Jesienią i zimą wielu lekarzy przypomina o tym, by unikać przebywania obok kaszlących i kichających osób, a także jak najczęściej myć ręce. Oba sposoby mają zmniejszyć ryzyko "złapania" chorobotwórczego wirusa. Te przenoszą się bowiem głównie drogą kropelkową, a także przez kontakt ze skażoną powierzchnią (np. klamką w sklepie czy uchwytem w autobusie).
Okazuje się jednak, że nawet najdokładniej wykonywane zabiegi higieniczne i trzymanie się z daleka od potencjalnych chorych to za mało, by uniknąć grypy. Dowiedli tego naukowcy z University of Maryland School of Public Health.
W serii badań na grupie chorych na grypę ochotników sprawdzili, ile wirusów znajduje się w wydychanym przez nich powietrzu przy normalnym oddychaniu, mówieniu, a także kaszlu i kichaniu. Oprócz tego badacze pobrali również od nich wymazy z gardła i nosa.

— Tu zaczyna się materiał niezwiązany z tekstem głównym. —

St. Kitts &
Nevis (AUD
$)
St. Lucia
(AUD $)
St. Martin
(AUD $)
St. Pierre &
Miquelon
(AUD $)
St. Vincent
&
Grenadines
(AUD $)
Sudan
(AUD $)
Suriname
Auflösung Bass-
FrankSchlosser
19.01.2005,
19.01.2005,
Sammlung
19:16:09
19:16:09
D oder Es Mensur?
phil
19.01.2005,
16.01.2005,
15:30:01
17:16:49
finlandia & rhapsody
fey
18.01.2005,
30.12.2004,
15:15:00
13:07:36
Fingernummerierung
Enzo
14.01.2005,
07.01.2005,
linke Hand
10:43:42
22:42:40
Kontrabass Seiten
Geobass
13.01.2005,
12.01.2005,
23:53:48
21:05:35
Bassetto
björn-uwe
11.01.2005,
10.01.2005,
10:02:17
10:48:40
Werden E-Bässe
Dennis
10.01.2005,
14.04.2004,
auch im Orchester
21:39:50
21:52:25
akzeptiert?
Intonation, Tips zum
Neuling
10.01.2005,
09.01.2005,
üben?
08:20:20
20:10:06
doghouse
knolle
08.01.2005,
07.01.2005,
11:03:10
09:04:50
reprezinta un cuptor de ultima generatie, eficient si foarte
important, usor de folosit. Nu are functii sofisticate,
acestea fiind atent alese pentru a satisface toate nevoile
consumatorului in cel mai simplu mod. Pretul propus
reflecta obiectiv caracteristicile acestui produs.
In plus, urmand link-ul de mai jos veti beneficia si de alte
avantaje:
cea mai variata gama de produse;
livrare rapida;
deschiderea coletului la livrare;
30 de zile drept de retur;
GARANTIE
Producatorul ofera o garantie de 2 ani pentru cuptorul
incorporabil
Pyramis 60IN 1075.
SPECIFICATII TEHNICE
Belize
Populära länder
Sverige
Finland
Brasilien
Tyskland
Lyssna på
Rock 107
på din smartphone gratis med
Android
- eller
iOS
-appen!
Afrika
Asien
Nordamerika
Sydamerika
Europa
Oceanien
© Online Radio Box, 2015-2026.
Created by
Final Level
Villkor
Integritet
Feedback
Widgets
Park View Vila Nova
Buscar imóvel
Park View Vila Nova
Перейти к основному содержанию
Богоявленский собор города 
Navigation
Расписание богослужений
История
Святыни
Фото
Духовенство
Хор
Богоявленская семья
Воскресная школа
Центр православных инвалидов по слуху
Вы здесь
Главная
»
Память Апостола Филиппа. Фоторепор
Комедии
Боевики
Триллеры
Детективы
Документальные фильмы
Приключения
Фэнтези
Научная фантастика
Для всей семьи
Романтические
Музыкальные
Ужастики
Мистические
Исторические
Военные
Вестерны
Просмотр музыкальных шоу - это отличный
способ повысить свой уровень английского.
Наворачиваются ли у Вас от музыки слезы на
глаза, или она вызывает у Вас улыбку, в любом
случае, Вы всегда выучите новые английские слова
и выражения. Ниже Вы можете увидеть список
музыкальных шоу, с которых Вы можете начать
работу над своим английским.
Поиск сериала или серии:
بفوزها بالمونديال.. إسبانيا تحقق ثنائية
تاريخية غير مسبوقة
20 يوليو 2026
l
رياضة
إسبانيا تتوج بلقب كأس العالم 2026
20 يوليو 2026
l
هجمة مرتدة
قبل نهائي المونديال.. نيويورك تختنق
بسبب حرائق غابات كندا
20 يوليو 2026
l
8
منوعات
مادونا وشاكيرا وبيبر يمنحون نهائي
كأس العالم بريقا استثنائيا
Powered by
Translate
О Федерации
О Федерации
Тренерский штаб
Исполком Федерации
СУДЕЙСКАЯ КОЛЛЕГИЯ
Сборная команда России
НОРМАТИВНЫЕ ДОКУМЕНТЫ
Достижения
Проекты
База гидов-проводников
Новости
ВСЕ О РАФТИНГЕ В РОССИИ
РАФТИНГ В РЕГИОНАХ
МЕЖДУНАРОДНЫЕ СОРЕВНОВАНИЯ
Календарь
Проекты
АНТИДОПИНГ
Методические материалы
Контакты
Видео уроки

Jak to zmierzyli? Za pomocą urządzenia o nazwie Gesundheit II (z niem. "Na zdrowie"), które skonstruował jeden z zaangażowanych w eksperyment naukowców, dr Donald Milton. Ma ono formę niewielkiego pomieszczenia z dużą tubą w środku, do której badany chowa całą twarz. Dołączona do niej aparatura pozwala precyzyjnie przeanalizować skład wydychanego przez niego powietrza.
Dołącz do Zdrowia na Facebooku!
Wyniki tej analizy są jednoznaczne. Chory nie musi kaszleć ani kichać, by "wyrzucać" z siebie wirusy grypy. Wystarczy, że oddycha. - Zarażeni wirusem grypy, zwłaszcza w pierwszych dniach choroby, wydzielają znaczącą ilość zawierających go aerozoli. To znacząca sugestia, że jeśli czujemy się chorzy, powinniśmy zostać w domu, nie iść do pracy i nie zarażać innych osób - podsumowuje dr Donald Milton.
Według ekspertów ani mycie rąk, ani unikanie kaszlących czy kichających osób nie daje pewnej ochrony przed zarażeniem grypą. Jedynym ratunkiem jest to, by chorzy trzymali się z daleka od miejsc publicznych i nie wychodzili z domu, dopóki nie wyzdrowieją.
Autorzy badań, które opisali na łamach medycznego czasopisma "Proceedings of the National Academy of Sciences of the United States of America", liczą teraz na to, że płynący z nich wniosek przyczyni się do stworzenia skuteczniejszej strategii przeciwdziałania epidemiom grypy. Zmiany miałyby dotyczyć między innymi usprawnienia systemów wentylacji i klimatyzacji w budynkach użyteczności publicznej i środkach komunikacji miejskiej.